The outcome of the 2012 presidential election in the US, which saw President Barack Obama fight to win a second term against the Republican Mitt Romney, was uncertain. Obama’s record-breaking fundraising was no guarantee of success in the face of challenging domestic issues such as how the US would respond to the economic downturn or the future of the Affordable Care Act.
But one man did call the result correctly. In fact, the American statistician and writer Nate Silver – who started his career analysing and forecasting the performance and career development of Major League Baseball players – correctly predicted the winner in all US states.
How? Well, Silver is a self-professed data geek. He has built systems that give him access to all the data he needs to make the most accurate predictions – whether in forecasting election results or estimating how many home runs a specific player is likely to make in a year. And crucially, he understands how to read that data.
As famous as Silver has become as something of a data journalist, he’s not alone in being able to understand data and use it for positive results. With advances in connectivity and the power of technology to gather data, we have more information at our fingertips than ever before. According to IBM, by 2020 there will be 300 times more information available to use than there was in 2005 – a figure it puts at 43 trillion gigabytes of data.
Corporate sustainability managers are beginning to realise the benefits such information can have in supporting their environmental and social impact reduction efforts. Typically, the biggest impact a company can have on the planet sits outside its sphere of influence, along its supply chain. It is not uncommon for more than 80% of a company’s total end-to-end carbon impact to be found within the operations of its suppliers – and for its direct operational impacts to account for as little as 5% in many instances.
For these big businesses, their supply is large and complex, made up of tens of thousands of suppliers across the world spending hundreds of millions of pounds. Understanding who those suppliers are and what impact they are having on the planet is crucially important if the company is to reduce its overall impact.
But it’s not easy. In fact, without the right data and information on those suppliers, it’s very difficult indeed.
Companies have only just started scratching the surface in understanding how they can gather, process, analyse and make the best use of data that will help them save money, make money, build more resilient supply chains and ultimately become more sustainable.

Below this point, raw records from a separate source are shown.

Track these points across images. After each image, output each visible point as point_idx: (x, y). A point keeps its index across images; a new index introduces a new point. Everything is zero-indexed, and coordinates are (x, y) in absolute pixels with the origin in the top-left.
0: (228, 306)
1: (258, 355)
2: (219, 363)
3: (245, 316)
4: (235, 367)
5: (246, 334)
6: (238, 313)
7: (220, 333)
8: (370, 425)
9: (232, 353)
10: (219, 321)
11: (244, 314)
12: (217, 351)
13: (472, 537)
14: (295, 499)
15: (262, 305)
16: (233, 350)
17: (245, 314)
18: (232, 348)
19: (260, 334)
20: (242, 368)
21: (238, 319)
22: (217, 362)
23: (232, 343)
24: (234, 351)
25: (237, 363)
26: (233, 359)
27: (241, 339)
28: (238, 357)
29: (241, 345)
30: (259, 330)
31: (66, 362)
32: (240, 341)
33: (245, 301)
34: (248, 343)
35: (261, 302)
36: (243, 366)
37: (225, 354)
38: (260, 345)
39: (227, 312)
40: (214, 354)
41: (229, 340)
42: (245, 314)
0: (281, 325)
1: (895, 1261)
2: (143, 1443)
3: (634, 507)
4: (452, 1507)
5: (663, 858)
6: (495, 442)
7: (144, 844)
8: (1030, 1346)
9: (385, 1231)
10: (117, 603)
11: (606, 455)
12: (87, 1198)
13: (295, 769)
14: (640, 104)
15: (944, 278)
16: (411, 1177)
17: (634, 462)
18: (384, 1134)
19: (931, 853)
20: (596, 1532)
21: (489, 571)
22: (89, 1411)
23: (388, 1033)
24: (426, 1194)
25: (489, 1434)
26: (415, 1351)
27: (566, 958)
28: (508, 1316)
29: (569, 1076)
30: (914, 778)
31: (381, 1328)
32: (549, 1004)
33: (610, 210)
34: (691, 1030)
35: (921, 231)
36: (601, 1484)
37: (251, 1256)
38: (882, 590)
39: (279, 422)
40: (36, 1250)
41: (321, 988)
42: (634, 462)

More and more organisations are turning to software providers to help them get to grips with the data that will help to unlock these savings. For example, the hotel and restaurant group – and owner of Costa, the high-street coffee chain – Whitbread has been working with cr360’s supply chain software solution to help meet ambitious new sustainability targets. In May 2015, the company reassessed its CSR goals and developed responsible sourcing and commodity policies to ensure that by 2020 all of its suppliers improve their sustainability credentials and meet the standards set by the business.
The agile technology offers a centralised way to collate and manage data, and report on the sustainability performance of suppliers. By inviting suppliers to answer a series of questions, the software can automatically analyse the responses and identify any potential risks within the supply chain. Now, with a bird’s-eye-view of its supply chain hotspots, Whitbread’s sustainability team has access to clear and consistent information that allows them to work closely with suppliers to resolve any issues and to educate them about the company’s sourcing and commodity standards.
Of course, the software can also be used to encourage environmental impact reduction by asking suppliers to log carbon, energy, waste and water data – and identifying areas where improvements and savings could be made. The cr360 system allows you to collect all sorts of information – from code of conduct surveys to performance metrics for Scope 3 carbon reporting.
The use of data is also enabling companies to improve transparency. Ripples from the 2013 collapse of the Bangladesh Rana Plaza building are still being felt across the world. More than 1,100 people died in what was the deadliest garment-factory accident in history – and consumer attitudes towards supply chain issues, such as working conditions and forced labour, have never been the same. As with food that ends up on our plates, more and more people are interested in where their clothes and other consumer goods are coming from – and they want companies to be more transparent in giving up that information.
Companies are realising that having a full picture of their supply base, backed up by data that points to potential risk, will stand up to this increased scrutiny by consumers and the media – and help to protect valuable corporate reputation.
The practice of corporate sustainability and the use of advanced analytics have not always been perfect bedfellows. In the past, corporate responsibility professionals have been far happier to operate in the creative world of communicating via PowerPoint, than burying their heads in Excel documents and big, complex data.
But the landscape is changing. Complex environmental and social challenges are getting bigger all the time, particularly in wieldy supply chains which often contain companies located in parts of the world most at risk from issues such as climate change and water scarcity. As data management software gets more and more sophisticated, aiding performance management and strategic decision-making, rather than just pure reporting, knowledge is giving companies the power to effect positive change along the value chain.
It is time for today’s sustainability professionals to embrace big data, not run away from it.